When the player is in the "climbing" mode, you also have to disable their normal movement keys. You don't want them accidentally walking "forward" through the wall. Instead, you map the W and S keys to move the character up and down the Y-axis of the wall's surface.
Making the movement feel fluid
A common mistake I see in many roblox custom climbing system script versions is that they feel too "snappy." You hit a wall and bam, you're stuck to it like a magnet. Real movement has momentum. You should probably add a tiny bit of a "lunge" when the player first grabs the wall.
Another thing to consider is how the player turns corners. If you're climbing a square pillar, what happens when you reach the edge? A really good script will cast rays sideways to see if the wall continues around a bend. If it does, you can rotate the player's CFrame smoothly to follow the contour. It's a lot of math—mostly involving Cross Products and Dot Products—but it's what makes a system feel professional.
Don't forget about the "letting go" part, either. Players should be able to jump off the wall. When they hit the jump button, you want to apply a force that pushes them away from the wall and upward, rather than just letting them drop straight down. It feels way more natural and allows for that cool wall-to-wall jumping style.

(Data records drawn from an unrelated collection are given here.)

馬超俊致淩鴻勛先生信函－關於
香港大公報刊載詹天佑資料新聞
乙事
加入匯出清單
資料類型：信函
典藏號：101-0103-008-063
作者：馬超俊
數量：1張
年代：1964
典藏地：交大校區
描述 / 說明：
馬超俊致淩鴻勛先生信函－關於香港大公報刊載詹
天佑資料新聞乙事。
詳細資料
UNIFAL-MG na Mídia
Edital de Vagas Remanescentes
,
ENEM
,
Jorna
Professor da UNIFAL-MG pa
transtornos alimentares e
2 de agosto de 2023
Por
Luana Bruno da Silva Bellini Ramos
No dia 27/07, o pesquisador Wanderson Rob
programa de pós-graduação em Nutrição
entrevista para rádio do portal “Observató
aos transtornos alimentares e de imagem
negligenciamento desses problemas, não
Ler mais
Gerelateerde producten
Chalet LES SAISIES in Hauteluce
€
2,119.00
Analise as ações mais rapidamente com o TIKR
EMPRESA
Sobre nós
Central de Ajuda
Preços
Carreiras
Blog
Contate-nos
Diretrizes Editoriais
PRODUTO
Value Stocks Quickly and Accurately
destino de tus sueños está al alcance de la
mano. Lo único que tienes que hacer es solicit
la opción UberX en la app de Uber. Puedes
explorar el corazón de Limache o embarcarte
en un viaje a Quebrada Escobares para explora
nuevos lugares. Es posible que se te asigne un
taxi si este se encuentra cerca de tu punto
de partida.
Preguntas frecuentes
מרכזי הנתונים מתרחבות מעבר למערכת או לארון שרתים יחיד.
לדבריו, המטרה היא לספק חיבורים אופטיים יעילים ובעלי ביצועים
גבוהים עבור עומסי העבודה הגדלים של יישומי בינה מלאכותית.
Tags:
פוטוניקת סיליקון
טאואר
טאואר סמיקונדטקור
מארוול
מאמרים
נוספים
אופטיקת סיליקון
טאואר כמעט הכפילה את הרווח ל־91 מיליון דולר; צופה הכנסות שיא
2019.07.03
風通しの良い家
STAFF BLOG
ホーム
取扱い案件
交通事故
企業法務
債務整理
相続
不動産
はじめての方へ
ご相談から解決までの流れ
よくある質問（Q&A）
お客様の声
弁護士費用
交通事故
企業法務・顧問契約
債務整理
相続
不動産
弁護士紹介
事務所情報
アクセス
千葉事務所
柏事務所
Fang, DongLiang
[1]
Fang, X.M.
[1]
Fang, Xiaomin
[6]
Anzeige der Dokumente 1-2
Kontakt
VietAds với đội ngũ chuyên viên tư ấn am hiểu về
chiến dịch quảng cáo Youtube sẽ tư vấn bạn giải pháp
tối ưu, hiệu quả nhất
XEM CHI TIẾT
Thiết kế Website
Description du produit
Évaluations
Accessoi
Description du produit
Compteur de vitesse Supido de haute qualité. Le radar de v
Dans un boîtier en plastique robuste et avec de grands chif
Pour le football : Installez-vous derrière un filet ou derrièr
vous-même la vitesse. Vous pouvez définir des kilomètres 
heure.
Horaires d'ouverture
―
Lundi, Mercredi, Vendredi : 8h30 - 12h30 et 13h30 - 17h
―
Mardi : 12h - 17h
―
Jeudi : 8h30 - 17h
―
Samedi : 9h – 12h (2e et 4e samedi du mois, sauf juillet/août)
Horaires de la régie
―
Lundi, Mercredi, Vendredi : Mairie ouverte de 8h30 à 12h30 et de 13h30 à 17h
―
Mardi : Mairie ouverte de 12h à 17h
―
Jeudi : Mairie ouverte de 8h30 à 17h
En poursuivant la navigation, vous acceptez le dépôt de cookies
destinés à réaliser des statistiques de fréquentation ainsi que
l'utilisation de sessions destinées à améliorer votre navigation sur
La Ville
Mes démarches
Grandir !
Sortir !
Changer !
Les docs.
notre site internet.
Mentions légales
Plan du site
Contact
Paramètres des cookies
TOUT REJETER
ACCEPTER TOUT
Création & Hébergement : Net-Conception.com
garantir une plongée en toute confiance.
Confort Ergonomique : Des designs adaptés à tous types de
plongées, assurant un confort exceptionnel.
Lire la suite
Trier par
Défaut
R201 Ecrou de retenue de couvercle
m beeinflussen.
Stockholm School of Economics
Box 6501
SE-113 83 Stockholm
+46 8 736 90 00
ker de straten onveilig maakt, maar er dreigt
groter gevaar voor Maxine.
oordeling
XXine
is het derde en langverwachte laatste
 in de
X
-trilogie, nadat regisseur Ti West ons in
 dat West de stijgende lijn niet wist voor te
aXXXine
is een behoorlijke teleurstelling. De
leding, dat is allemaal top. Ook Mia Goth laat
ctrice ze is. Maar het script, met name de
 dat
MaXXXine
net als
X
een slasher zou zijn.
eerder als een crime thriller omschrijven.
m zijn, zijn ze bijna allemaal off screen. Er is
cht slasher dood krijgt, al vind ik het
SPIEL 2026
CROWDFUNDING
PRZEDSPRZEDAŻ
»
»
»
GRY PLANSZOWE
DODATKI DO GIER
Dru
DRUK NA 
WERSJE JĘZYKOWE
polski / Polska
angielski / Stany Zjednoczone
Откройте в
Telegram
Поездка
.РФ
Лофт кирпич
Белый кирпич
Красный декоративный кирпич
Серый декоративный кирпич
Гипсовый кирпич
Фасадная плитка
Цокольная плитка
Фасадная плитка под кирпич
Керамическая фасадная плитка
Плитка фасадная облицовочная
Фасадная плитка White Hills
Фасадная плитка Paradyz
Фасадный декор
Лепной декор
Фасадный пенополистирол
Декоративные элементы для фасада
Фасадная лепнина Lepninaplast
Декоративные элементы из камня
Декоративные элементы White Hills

The importance of animations and IK
You can have the most mathematically perfect script in the world, but if the character is just T-posing while sliding up a wall, it's going to look broken. You need a solid set of animations: an idle hang, a vertical climb, and a horizontal shimmy.
But even with great animations, characters have different heights and limb lengths. This is where Inverse Kinematics (IK) comes in. Roblox has some built-in IKControls now that make this way easier than it used to be. You can set the target for the character's hands to the exact point where the raycast hit the wall. This way, if the wall is slightly uneven, the hands actually reach out and "touch" the surface. It prevents that annoying clipping where the hands disappear into the brick or hover two inches away from it.
Optimizing for performance
Since a roblox custom climbing system script usually runs on the RenderStepped or Heartbeat signal, you have to be careful about performance. Running ten raycasts every single frame for every player in a 50-person server will eventually cause some lag if you aren't smart about it.
Keep the logic on the client (LocalScript) as much as possible for the actual movement. The server doesn't need to know the exact millisecond-by-millisecond position of a climbing player; it just needs to know the general state so it can replicate the animations to other people. You should also make sure the script "sleeps" when the player is nowhere near a wall. There's no point in checking for ledges if the player is standing in the middle of a flat desert. A simple distance check or a broad-phase overlap check can save a lot of CPU cycles.
Dealing with bugs and edge cases
Expect things to break. It's just part of the process. One of the most common bugs is the "vibrating player," where the script can't decide if the player is on the wall or off the wall, so it toggles between states fifty times a second. You can fix this by adding a small "cooldown" or a "buffer distance." Don't let the player regrab the same wall for a few frames after they've let go.
Another weird one is the "wall clipping" issue. Sometimes, if the move speed is too high, the player will get pushed inside the part. Always include a "safety" raycast that checks if the player's head is inside a solid object and pushes them back out if necessary.
Building a roblox custom climbing system script is definitely a bit of a rabbit hole. You start by just wanting to climb a wall, and suddenly you're learning about vector math and procedural animation. But honestly, that's the fun of it. Once you get that first smooth transition from a run to a jump to a ledge-grab, you'll realize it was totally worth the headache. It changes the whole vibe of the game and gives the player so much more freedom to explore the world you've built.